<<<<

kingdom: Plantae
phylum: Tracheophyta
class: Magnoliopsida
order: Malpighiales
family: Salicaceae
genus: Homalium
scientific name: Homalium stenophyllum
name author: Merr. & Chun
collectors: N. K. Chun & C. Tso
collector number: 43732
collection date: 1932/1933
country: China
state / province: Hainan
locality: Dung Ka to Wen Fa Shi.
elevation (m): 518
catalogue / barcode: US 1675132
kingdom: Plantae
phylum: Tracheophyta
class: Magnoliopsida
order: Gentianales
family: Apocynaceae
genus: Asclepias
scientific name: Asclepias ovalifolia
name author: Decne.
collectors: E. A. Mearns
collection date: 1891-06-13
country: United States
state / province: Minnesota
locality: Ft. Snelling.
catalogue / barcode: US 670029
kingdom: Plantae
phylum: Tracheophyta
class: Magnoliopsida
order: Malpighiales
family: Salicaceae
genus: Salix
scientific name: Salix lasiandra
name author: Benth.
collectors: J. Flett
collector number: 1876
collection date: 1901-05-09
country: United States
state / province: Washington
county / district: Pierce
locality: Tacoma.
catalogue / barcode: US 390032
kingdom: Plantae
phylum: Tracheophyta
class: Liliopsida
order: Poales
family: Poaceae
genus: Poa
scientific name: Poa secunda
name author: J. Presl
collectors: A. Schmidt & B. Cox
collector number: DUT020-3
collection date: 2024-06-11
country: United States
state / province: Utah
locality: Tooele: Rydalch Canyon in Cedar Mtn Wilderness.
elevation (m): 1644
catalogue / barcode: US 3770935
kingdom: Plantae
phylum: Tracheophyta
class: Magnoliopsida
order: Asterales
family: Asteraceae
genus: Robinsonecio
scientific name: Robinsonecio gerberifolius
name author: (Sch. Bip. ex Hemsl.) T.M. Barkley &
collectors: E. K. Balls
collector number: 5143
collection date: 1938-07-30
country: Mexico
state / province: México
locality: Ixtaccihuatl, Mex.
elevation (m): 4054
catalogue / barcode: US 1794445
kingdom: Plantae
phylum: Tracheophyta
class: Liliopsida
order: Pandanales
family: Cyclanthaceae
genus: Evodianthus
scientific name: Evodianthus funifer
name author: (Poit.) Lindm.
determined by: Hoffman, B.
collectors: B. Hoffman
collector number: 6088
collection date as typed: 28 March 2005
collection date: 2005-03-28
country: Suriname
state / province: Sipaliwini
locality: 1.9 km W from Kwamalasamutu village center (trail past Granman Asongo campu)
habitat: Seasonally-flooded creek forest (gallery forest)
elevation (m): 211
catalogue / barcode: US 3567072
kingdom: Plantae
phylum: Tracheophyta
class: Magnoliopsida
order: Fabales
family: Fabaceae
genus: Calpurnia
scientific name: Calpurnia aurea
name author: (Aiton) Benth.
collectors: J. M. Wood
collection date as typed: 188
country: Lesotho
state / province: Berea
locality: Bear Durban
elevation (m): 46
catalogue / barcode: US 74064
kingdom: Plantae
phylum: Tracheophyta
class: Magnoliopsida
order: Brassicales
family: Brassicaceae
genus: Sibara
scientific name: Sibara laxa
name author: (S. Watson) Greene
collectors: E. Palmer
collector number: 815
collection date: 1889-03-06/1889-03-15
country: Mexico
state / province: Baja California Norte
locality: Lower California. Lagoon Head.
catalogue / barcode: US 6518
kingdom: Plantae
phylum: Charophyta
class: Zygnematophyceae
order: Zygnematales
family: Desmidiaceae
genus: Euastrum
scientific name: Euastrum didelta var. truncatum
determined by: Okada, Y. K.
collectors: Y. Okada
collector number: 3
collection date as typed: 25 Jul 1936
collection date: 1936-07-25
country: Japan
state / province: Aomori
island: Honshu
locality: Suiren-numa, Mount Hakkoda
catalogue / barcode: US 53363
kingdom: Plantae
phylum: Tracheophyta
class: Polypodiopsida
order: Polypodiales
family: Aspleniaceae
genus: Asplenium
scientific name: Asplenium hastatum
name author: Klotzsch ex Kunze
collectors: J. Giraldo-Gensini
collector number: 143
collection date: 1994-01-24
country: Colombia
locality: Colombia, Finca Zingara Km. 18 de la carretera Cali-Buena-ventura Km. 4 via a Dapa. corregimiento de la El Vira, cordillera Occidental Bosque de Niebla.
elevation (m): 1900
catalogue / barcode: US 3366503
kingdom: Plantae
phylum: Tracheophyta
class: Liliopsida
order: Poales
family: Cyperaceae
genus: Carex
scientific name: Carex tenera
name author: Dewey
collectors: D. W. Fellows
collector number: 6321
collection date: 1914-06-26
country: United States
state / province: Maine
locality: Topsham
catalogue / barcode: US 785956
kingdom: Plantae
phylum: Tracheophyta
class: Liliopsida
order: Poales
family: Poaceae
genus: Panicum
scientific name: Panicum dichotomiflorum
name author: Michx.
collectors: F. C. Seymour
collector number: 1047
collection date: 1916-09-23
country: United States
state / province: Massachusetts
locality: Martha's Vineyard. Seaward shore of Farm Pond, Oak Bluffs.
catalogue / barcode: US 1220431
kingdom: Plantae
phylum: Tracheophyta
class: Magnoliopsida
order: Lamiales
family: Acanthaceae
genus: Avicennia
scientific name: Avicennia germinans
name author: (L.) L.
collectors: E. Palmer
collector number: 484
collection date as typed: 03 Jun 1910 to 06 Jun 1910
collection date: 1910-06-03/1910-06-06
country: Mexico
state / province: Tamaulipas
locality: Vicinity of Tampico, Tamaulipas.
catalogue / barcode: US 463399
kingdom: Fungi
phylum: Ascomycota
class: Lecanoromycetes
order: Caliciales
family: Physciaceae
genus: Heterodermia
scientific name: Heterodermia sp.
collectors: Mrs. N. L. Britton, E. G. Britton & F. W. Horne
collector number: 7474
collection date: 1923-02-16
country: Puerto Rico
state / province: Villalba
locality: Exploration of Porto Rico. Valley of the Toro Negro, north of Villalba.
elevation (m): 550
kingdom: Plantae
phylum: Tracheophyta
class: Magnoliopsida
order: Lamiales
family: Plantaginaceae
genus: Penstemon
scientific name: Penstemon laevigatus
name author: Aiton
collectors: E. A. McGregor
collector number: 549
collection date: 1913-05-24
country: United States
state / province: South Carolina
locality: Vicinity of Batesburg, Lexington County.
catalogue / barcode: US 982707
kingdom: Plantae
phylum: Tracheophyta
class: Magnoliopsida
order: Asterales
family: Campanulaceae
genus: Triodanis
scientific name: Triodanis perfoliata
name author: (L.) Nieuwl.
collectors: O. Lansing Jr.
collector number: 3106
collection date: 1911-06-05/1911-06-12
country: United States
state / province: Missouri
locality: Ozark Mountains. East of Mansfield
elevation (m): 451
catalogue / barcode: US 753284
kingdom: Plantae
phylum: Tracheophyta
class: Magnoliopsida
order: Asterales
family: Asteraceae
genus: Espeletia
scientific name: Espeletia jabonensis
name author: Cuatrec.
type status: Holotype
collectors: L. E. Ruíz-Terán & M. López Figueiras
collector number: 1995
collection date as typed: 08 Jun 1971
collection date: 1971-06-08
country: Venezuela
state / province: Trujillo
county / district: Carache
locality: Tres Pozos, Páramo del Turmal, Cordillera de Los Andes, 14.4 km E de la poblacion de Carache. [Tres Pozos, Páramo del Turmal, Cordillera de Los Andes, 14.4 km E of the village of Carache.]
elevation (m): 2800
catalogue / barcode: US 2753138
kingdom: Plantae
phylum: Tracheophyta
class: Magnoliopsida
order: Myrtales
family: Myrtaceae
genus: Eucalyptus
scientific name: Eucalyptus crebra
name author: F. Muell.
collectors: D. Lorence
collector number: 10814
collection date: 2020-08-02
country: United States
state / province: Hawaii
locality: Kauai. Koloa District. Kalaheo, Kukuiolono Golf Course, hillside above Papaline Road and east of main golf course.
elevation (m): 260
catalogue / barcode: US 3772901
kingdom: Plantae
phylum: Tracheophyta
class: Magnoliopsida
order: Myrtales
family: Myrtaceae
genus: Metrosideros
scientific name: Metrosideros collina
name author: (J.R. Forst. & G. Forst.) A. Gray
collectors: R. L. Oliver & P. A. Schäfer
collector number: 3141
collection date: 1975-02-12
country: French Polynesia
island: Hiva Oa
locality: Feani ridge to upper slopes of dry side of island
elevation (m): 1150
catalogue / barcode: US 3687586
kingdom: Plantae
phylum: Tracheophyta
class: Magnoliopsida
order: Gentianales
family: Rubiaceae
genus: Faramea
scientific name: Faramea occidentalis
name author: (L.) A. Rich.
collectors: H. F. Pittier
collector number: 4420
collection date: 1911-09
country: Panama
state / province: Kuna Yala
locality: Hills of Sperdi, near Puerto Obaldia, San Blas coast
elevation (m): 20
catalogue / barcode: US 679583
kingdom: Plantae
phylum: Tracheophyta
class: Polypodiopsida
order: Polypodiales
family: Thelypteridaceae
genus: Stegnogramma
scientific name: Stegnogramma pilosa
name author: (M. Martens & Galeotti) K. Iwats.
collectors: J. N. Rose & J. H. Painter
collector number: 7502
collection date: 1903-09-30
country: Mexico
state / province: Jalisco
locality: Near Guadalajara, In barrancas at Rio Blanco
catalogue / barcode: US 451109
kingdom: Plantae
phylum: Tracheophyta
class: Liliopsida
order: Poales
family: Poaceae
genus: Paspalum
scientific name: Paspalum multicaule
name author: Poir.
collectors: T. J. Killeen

>>>>

_AIM:_
Present the lines of the rows as a numbered list, starting at the line containing "order: Caliciales" and ending at the line containing "name author: Aiton", both included, and leave out any blank lines.

_SOLUTION BELOW:_
1. order: Caliciales
2. family: Physciaceae
3. genus: Heterodermia
4. scientific name: Heterodermia sp.
5. collectors: Mrs. N. L. Britton, E. G. Britton & F. W. Horne
6. collector number: 7474
7. collection date: 1923-02-16
8. country: Puerto Rico
9. state / province: Villalba
10. locality: Exploration of Porto Rico. Valley of the Toro Negro, north of Villalba.
11. elevation (m): 550
12. kingdom: Plantae
13. phylum: Tracheophyta
14. class: Magnoliopsida
15. order: Lamiales
16. family: Plantaginaceae
17. genus: Penstemon
18. scientific name: Penstemon laevigatus
19. name author: Aiton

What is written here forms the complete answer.